De même, le repérage des signes du vieillissement est essentiel. Avec l’avancée en âge, des besoins nouveaux apparaissent, comme par exemple la prévention des chutes à travers la podologie, la prise en compte de l’arthrose, et bien sûr les pathologies neurodégénératives. Il est également important de tenir compte des souhaits des personnes concernant la fin de vie afin de prendre des décisions éclairées.
L’objectif de l’autonomie reste tout aussi pertinent, voire davantage, lorsque celle-ci décline. La valorisation de la personne, le maintien de sa sensation d’utilité sociale, passe par la conquête ou le maintien de territoires concrets d’autonomie : sortir de chez soi et y rentrer, faire les courses, la cuisine, prendre le train, etc. Il n’est pas souhaitable de tout faire pour une personne vieillissante. Le passage à la retraite doit se préparer et permettre à la personne vieillissante de se créer un nouveau réseau social, qu’il soit associatif, culturel ou d’aidance. Les nouvelles technologies de l’information et de la communication peuvent ici aider à prévenir la potentielle détresse psychologique des personnes.
Le repérage précoce ouvre souvent des perspectives améliorées de remédiation. C’est le cas par exemple, de mieux en mieux compris, pour les troubles du spectre de l'autisme. Le repérage et la prévention reposent sur une variété d’acteurs dans l’environnement de la personne handicapée : équipes médicales et paramédicales mais aussi intervenants médico-sociaux, enseignants, et tout particulièrement les proches aidants.

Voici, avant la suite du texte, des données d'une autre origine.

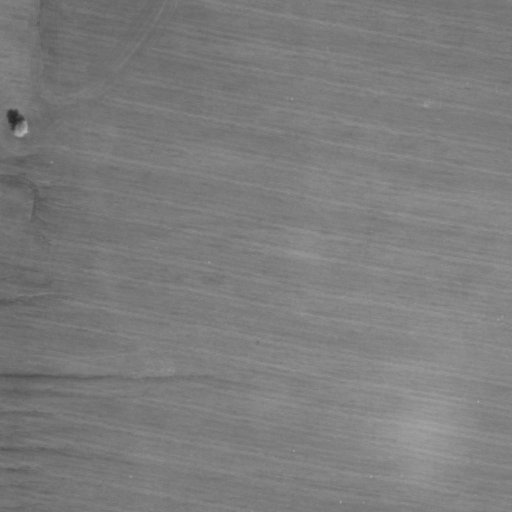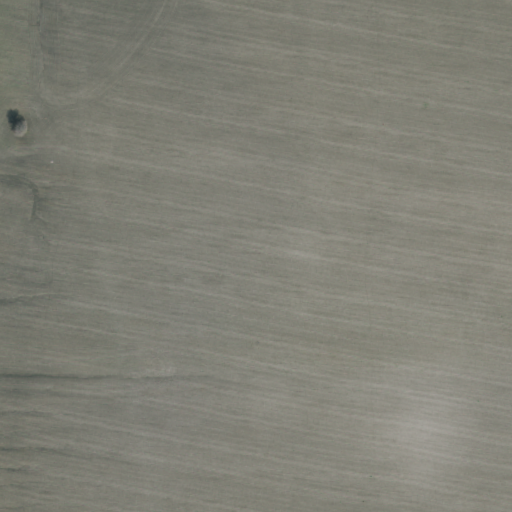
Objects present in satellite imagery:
crop: (255, 256)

ACCOMPAGNER LES AIDANTS FAMILIAUX
Acteurs de première ligne de l’accompagnement, experts des situations et des besoins, les aidants jouent un rôle capital dans les équilibres de vie des personnes en situation de handicap ou vieillissantes - dans de nombreux cas ils sont une condition nécessaire d’une vie à domicile de qualité. Ainsi bien accompagner la personne en situation de handicap, c’est également prendre en compte son ou ses proches aidants.
Les aidants sont à accompagner dans la prévention de l’usure et de ses effets, à travers notamment des solutions de relayage et de soutien, mais aussi en les aidant à favoriser l’autonomie de leurs proches.

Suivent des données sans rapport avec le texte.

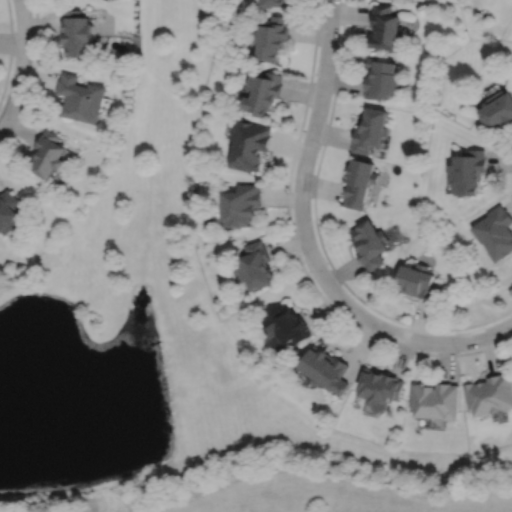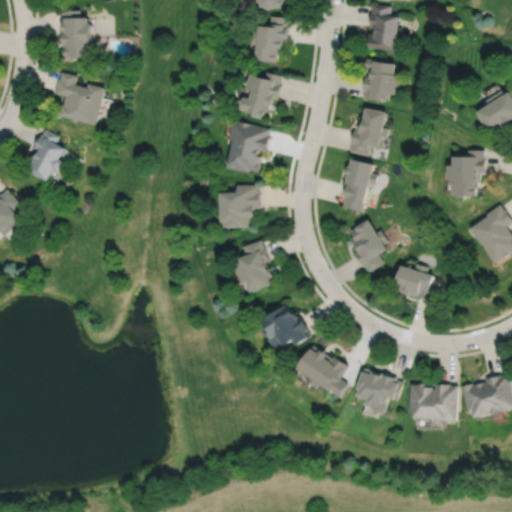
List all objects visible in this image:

Ainsi et sans aller jusqu’à la professionnalisation, car ce n’est pas l’objectif, les aidants peuvent apprendre pour améliorer le quotidien des personnes qu'ils accompagnent. Il s’agit ici de développer l’information sur le handicap, les compétences de prévention, les gestes de protection, l’accompagnement à l’autonomie de l’enfant par exemple.
D’expérience cependant, les aidants sont peu disponibles, et peu réceptifs à des formations « génériques » ou trop théoriques ; la formation-émulation par les pairs, l’échange d’expériences et d’informations pratiques à l’échelle des bassins de vie, l’insertion dans des réseaux de parole et de soutien sont plus efficaces. Mais tout ceci doit être, dans la mesure du possible, choisi et non imposé. On a le droit de ne pas vouloir être aidant : il s’agit de trouver un équilibre entre politiques publiques, services professionnels qualifiés et place de l’aidant familial.